For those of us on the outside of the Amish community, this can teach us to work well with others. Whether it’s learning how to barter with someone or simply helping a neighbor when they need it, being a part of a community can only make your life better.
Get Outside More
Life was not meant to be lived in doors and the Amish know this. Instead of staying insde playing on video games or watching tv, they spend what time they can outdoors.
In addition to chores, they play and socialize with their community. This not only leads to a happier family but a healthier one as well.
Another lesson from the Amish that is a staple to both their lifestyle and to a frugal lifestyle is to grow more. Since the Amish don’t have much to do with outside communities, they rely on their own gardens and livestock to feed their families.
This is also another step toward living a more simple lifestyle.
If you’re wanting to grow more food for yourself but aren’t sure how to do so, THIS post can help you get a garden started on a budget.
Recognize Technology for What It Is
Technology is great ya’ll. After all, you are reading this post from either a computer or a phone. Maybe you’re sitting on your couch or maybe you’re in a car while someone else drives down the road.
But technology can also be a distracting and destructive force and the Amish know this.
Instead of allowing it to become that for your family, minimize how often your kids – and even you – use those devices.
To make tracking it easier on yourself, using a screen time tracker like THIS can be a huge help. In addition to hat, having everyone put their devices on a large charging station such as THIS one can help you keep track of who has and hasn’t turned in their device for the evening.
Leave the Joneses Alone
Because the Amish are such a community based society, there is no competetion between neighbors. What this means for you is that you should leave the Joneses to themselves and stop comparing yourself to them.

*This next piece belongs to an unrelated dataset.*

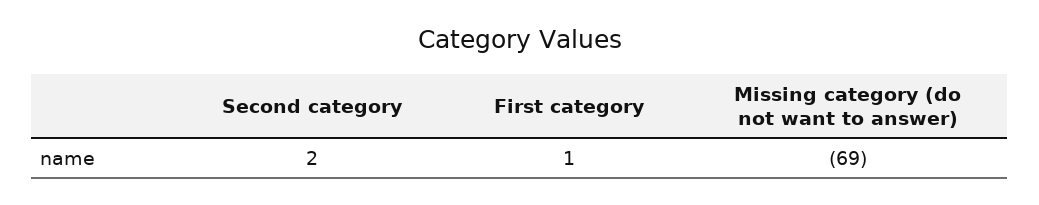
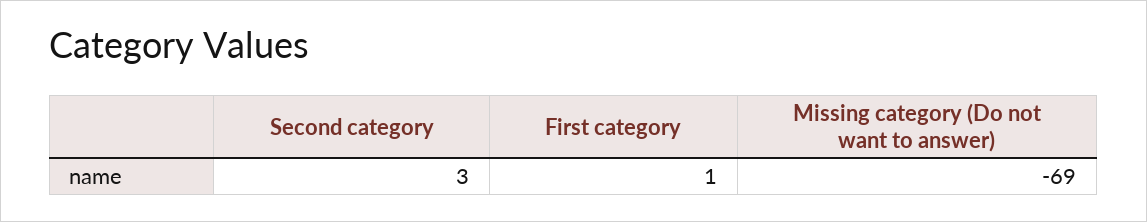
Second category: 2 -> 3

To put this simply, your life, your finances and your home are yours. Don’t compare them to what other people have or appear to have. Doing so will only cause you to live above your means and eventually, to fail financially.
Be Who You Are
This sort of goes along wth leaving the Joneses to themselves, but the Amish aren’t worried about what outsiders think of them. They’re doing their thing and that’s all that matters to them.
This attitude is drama free and contributes to their simply life.
In our case, learning this lesson will help us to be more peaceful and mindful about our lives. It can also save you a significant amount of money. If you’re not concerned with what others think, you’re not going to be buying things you do not need in order to impress others.
Listen to Your Elders
The final lesson we can learn from the Amish is not only to respect our elders, but also to listen to them. I have spoken about this before when I wrote THIS post, but it goes deeper than just listening to them about spending.
Your elders – meaning your parents, grandparents and great grandparents – can teach you everything from how they survived the Great Depression to their favorite Great Depression recipes and more.
This knowledge won’t be around forever. Don’t let it die with them.